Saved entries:
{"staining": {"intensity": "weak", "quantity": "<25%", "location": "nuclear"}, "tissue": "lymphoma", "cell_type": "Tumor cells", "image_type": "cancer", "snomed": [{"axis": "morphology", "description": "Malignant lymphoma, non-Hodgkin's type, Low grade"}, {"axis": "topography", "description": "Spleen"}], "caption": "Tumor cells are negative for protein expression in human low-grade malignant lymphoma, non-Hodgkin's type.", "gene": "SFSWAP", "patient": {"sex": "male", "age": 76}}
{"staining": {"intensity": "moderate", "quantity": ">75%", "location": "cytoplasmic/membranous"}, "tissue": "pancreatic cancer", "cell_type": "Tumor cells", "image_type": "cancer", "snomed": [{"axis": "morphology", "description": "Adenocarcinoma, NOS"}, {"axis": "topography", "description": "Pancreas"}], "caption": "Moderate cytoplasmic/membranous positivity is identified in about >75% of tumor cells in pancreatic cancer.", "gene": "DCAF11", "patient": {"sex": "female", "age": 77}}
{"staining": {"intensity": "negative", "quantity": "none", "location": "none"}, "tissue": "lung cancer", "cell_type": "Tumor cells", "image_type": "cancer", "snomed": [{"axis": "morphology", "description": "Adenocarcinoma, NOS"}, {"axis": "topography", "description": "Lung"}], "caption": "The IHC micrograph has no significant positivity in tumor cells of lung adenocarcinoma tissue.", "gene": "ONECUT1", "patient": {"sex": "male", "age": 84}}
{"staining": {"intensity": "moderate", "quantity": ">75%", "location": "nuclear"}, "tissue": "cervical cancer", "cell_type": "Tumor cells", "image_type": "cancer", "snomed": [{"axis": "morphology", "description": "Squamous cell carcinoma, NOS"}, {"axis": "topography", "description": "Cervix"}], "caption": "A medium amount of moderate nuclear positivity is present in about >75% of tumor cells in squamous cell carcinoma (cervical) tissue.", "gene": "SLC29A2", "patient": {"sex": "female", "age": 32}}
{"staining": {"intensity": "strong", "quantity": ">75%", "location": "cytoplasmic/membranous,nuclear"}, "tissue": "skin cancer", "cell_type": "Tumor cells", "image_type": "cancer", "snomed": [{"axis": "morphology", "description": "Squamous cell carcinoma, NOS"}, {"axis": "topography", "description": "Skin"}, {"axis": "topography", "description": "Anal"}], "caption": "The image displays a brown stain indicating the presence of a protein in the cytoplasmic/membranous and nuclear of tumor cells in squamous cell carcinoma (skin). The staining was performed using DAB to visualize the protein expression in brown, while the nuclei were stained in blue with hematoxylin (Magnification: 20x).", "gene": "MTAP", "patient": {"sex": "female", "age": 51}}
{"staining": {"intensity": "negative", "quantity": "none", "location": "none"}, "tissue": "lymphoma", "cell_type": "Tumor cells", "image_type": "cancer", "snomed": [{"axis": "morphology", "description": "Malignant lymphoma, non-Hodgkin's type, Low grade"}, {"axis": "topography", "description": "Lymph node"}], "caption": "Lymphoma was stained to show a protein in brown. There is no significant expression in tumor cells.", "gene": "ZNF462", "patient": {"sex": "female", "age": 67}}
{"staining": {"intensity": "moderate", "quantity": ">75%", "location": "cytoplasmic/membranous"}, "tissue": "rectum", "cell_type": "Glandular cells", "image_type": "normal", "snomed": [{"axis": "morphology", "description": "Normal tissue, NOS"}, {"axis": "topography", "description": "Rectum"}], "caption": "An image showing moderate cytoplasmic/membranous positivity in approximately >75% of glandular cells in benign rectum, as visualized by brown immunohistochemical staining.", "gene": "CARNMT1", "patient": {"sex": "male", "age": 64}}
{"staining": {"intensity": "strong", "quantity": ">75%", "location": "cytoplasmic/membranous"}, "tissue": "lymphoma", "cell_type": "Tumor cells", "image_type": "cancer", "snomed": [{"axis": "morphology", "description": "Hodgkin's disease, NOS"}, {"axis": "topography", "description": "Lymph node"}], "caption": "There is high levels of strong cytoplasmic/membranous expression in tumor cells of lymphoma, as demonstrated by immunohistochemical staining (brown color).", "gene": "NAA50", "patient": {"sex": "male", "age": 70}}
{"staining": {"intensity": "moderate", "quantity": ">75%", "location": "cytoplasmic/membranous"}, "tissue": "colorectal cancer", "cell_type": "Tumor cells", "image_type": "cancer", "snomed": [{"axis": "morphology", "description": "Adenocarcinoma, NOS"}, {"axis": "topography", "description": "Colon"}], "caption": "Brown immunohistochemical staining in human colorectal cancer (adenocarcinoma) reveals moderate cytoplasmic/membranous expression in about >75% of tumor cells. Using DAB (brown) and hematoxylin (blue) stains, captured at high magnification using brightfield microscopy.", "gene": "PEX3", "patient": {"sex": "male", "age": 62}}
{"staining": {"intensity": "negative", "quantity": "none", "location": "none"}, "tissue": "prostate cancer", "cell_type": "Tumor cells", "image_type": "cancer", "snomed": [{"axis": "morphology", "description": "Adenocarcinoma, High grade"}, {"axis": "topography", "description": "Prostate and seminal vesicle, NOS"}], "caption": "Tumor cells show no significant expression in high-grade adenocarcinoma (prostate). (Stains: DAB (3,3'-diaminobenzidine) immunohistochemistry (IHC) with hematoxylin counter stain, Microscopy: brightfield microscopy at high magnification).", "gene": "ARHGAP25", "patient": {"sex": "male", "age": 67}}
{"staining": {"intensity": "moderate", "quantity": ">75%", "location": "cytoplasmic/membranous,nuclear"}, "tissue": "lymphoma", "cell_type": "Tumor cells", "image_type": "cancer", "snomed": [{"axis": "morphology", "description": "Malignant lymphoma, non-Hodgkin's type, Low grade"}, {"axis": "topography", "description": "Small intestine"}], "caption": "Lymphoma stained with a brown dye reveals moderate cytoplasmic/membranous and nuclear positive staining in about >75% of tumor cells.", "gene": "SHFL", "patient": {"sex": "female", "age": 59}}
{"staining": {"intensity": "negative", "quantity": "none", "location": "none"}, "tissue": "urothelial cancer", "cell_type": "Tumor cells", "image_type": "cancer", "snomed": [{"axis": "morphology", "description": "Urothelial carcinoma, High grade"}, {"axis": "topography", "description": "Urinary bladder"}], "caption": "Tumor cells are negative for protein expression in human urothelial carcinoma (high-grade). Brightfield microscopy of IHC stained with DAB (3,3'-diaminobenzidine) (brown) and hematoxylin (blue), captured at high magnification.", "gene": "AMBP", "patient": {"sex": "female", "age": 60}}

_REQUIRED ACTION_
Set down precisely the lines above between the line holding "IHC micrograph has" and the line holding "medium amount of", inclusive, and nothing beyond them.

_ANSWER FOR THE TASK_
{"staining": {"intensity": "negative", "quantity": "none", "location": "none"}, "tissue": "lung cancer", "cell_type": "Tumor cells", "image_type": "cancer", "snomed": [{"axis": "morphology", "description": "Adenocarcinoma, NOS"}, {"axis": "topography", "description": "Lung"}], "caption": "The IHC micrograph has no significant positivity in tumor cells of lung adenocarcinoma tissue.", "gene": "ONECUT1", "patient": {"sex": "male", "age": 84}}
{"staining": {"intensity": "moderate", "quantity": ">75%", "location": "nuclear"}, "tissue": "cervical cancer", "cell_type": "Tumor cells", "image_type": "cancer", "snomed": [{"axis": "morphology", "description": "Squamous cell carcinoma, NOS"}, {"axis": "topography", "description": "Cervix"}], "caption": "A medium amount of moderate nuclear positivity is present in about >75% of tumor cells in squamous cell carcinoma (cervical) tissue.", "gene": "SLC29A2", "patient": {"sex": "female", "age": 32}}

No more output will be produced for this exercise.